Chet didn't know what he was expecting, but it wasn't sugar. Of course, he couldn't be sure. There could have been drugs cut into the sugar. Or it c
ould have been some bizarre chemical that looked like sugar, but had some other purpose. Chet didn't know, but he wasn't about to touch it.
He went to the garage, got a hand trowel and a pair of Playtex Living Gloves his last ex-wife had left behind, and started scooping the stuff, whatever it was, into the toilet. He stopped now and then to flush. It took him an hour, but finally he had sent the contents of the first bag into the New Orleans municipal sewer system.
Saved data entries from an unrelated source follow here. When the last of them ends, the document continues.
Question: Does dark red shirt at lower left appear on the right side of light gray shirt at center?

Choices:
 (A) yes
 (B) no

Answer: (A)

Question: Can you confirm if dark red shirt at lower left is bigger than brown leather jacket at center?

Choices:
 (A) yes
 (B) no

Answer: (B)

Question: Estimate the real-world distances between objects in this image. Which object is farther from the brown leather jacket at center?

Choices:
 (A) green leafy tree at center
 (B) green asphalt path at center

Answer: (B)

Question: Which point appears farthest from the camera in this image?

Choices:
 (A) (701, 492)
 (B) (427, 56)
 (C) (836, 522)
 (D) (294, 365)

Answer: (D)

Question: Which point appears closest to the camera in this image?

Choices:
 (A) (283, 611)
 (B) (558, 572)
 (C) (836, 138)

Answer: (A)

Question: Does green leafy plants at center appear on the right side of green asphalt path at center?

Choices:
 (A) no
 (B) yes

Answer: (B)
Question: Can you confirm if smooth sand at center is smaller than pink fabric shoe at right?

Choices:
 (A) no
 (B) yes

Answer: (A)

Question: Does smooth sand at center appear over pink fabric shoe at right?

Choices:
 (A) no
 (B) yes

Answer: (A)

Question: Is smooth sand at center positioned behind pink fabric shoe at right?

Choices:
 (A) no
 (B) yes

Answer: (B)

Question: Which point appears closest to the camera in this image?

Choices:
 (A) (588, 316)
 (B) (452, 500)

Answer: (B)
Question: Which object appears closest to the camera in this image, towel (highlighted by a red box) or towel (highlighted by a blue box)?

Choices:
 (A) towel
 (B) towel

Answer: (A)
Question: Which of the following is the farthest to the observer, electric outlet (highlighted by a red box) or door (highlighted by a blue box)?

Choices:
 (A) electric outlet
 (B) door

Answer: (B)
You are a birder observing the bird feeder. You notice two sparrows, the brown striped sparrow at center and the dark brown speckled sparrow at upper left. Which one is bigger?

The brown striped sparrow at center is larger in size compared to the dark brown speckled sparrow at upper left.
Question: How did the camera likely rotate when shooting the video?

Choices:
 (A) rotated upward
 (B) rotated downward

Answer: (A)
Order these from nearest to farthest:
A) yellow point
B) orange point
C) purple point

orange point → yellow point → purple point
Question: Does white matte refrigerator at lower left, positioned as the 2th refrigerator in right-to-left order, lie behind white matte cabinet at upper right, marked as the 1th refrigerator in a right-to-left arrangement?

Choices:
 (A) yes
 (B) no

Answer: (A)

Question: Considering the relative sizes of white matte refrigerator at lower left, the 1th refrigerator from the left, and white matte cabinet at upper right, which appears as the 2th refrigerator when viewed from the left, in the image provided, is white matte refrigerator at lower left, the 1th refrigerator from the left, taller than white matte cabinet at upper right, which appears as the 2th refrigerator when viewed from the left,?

About halfway through the chore, it occurred to him that the stuff could be explosive. He shrugged. If it was, he was damn lucky, because he hadn't blown himself up yet. And if it blew up an underground sewage main or two, it was too late now for him to do anything about it. He kept shoveling.
When the bags were empty, he went to his truck and fetched the wooden box, which he found contained only a colorful cotton cloak. He put the box and the cloak and the bags in his fireplace and poured lighter fluid on them. The paper outsides of the bags burned, but the plasticky linings just smoked and withered. Finally, he was satisfied that they were unidentifiable.
He scooped up the ashes and the remains of the linings and put them in the trash compactor, along with a generous load of kitchen garbage. He pressed the start button and, finally, started to relax. Whatever the reason for the caper he had just pulled, he was fairly well satisfied that the cops would have a hard time tracing anything to him.
He began to think of the money he had earned so quickly and easily. He wasn't sure yet what to do with it, but maybe he would spend it on the house. He had been thinking about building a deck out back.
Chapter 15
Thursday morning broke in Richland, Washington, with a surreal half-light. Buzz couldn't shake the feeling that he was back in Vietnam. Nam had been a surreal place, all right, bombs and blood and destruction loosed on a tropical paradise. It was the Garden of Eden, completely overrun by snakes.
This was no garden he was standing in. This was Richland, an isolated spot on the high empty desert of eastern Washington. The Cascades were far to the west, but their rain shadow covered Richland. All the water that the air had managed to steal from the Pacific was dumped on the cool flanks of the Cascades. Nothing was left for the unfortunates on the other side of the mountains.